I have been fascinated by bush foods since our trek to Uluru a few years ago, having attended a bush foods masterclass with a couple of the locals. My lovely husband remembered this and bought me a huge pile of ingredients from Taste Australia Bush Food Shop for Christmas.
Tonight was my first foray into bush food wonderland.
It would have been difficult to decide what to cook first except that the Warrigal greens arrived fresh and so the choice was fairly obvious. It is always confronting when you realise that an ingredient you are about to use is quite toxic in its raw form. Some websites recommended blanching it for three minutes and The Cook's Companion recommended five. Given the possibility I could poison my family if I didn't cook it well enough, I opted for five and then rinsed it very, very well. The smell as it was cooking reminded me very much of silverbeet which was lovely and familiar.

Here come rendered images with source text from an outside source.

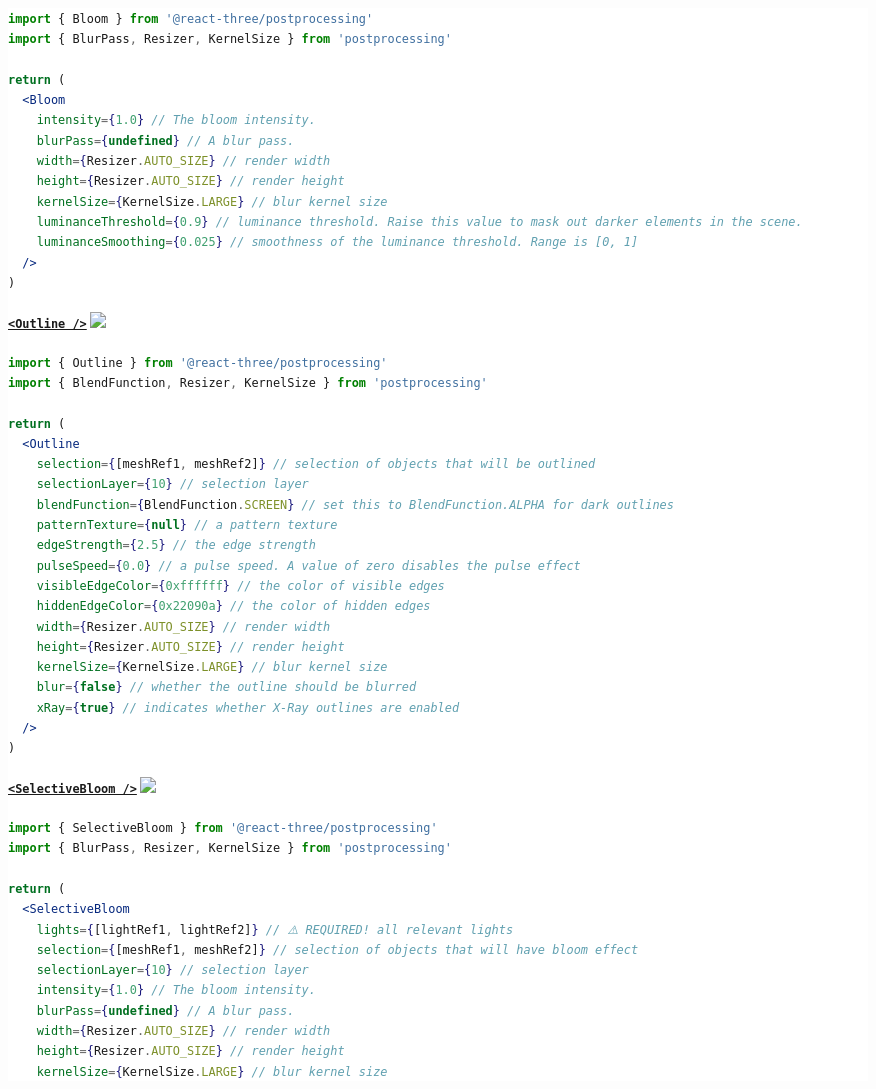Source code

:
 ```jsx
import { Bloom } from '@react-three/postprocessing'
import { BlurPass, Resizer, KernelSize } from 'postprocessing'

return (
  <Bloom
    intensity={1.0} // The bloom intensity.
    blurPass={undefined} // A blur pass.
    width={Resizer.AUTO_SIZE} // render width
    height={Resizer.AUTO_SIZE} // render height
    kernelSize={KernelSize.LARGE} // blur kernel size
    luminanceThreshold={0.9} // luminance threshold. Raise this value to mask out darker elements in the scene.
    luminanceSmoothing={0.025} // smoothness of the luminance threshold. Range is [0, 1]
  />
)
```

#### [`<Outline />`](#outline---) [![](https://img.shields.io/badge/-docs-green)](https://pmndrs.github.io/postprocessing/public/docs/class/src/effects/OutlineEffect.js~OutlineEffect.html)

```jsx
import { Outline } from '@react-three/postprocessing'
import { BlendFunction, Resizer, KernelSize } from 'postprocessing'

return (
  <Outline
    selection={[meshRef1, meshRef2]} // selection of objects that will be outlined
    selectionLayer={10} // selection layer
    blendFunction={BlendFunction.SCREEN} // set this to BlendFunction.ALPHA for dark outlines
    patternTexture={null} // a pattern texture
    edgeStrength={2.5} // the edge strength
    pulseSpeed={0.0} // a pulse speed. A value of zero disables the pulse effect
    visibleEdgeColor={0xffffff} // the color of visible edges
    hiddenEdgeColor={0x22090a} // the color of hidden edges
    width={Resizer.AUTO_SIZE} // render width
    height={Resizer.AUTO_SIZE} // render height
    kernelSize={KernelSize.LARGE} // blur kernel size
    blur={false} // whether the outline should be blurred
    xRay={true} // indicates whether X-Ray outlines are enabled
  />
)
```

#### [`<SelectiveBloom />`](#selectivebloom---) [![](https://img.shields.io/badge/-docs-green)](https://pmndrs.github.io/postprocessing/public/docs/class/src/effects/SelectiveBloomEffect.js~SelectiveBloomEffect.html)

```jsx
import { SelectiveBloom } from '@react-three/postprocessing'
import { BlurPass, Resizer, KernelSize } from 'postprocessing'

return (
  <SelectiveBloom
    lights={[lightRef1, lightRef2]} // ⚠️ REQUIRED! all relevant lights
    selection={[meshRef1, meshRef2]} // selection of objects that will have bloom effect
    selectionLayer={10} // selection layer
    intensity={1.0} // The bloom intensity.
    blurPass={undefined} // A blur pass.
    width={Resizer.AUTO_SIZE} // render width
    height={Resizer.AUTO_SIZE} // render height
    kernelSize={KernelSize.LARGE} // blur kernel size
```

[Showcase-Sandbox]: [https://codesandbox.io/s/react-postprocessing-showcase-demo-dr9rj]
[SSAO-Docs]: [https://pmndrs.github.io/postprocessing/public/docs/class/src/effects/SSAOEffect.js~SSAOEffect.html]
[Glitch-Docs]: [https://pmndrs.github.io/postprocessing/public/docs/class/src/effects/GlitchEffect.js~GlitchEffect.html]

After having the life squeezed out of it to remove all moisture, I threw it in the thermomix and blended it well. The recipe in the Cook's Companion required only a half cup of fresh Warrigal greens but I decided I was not in the mood to cook two different things so I blended the entire bunch. I think I started with around 500 grams before the stems were removed. At this point I realised that I would be going "off-recipe" and threw in about four cups of flour. When blitzed, I was thrilled to realise that I had created my very own green flour. I am kicking myself now for not taking a picture!
Having made pasta many, many times I added the eggs by eye; ending up with four or five eggs and another four yolks in the mixture before I was happy with the consistency.
Running out of energy, the pasta ended up resting overnight instead of for the required hour. Honestly the best pasta making tip I think I could ever give is to rest the pasta in the fridge (sealed in cling film) for at least thirty minutes and if flavoured, at least an hour. It makes rolling it out a breeze.
I hand cut the pappardelle which kept things nice and rustic. We were thrilled with the taste which was beautiful and fresh and the texture of the pasta was absolutely spot on which I did not expect given the amount of greens in there.
Look out for some more bush food action over the coming weeks and months.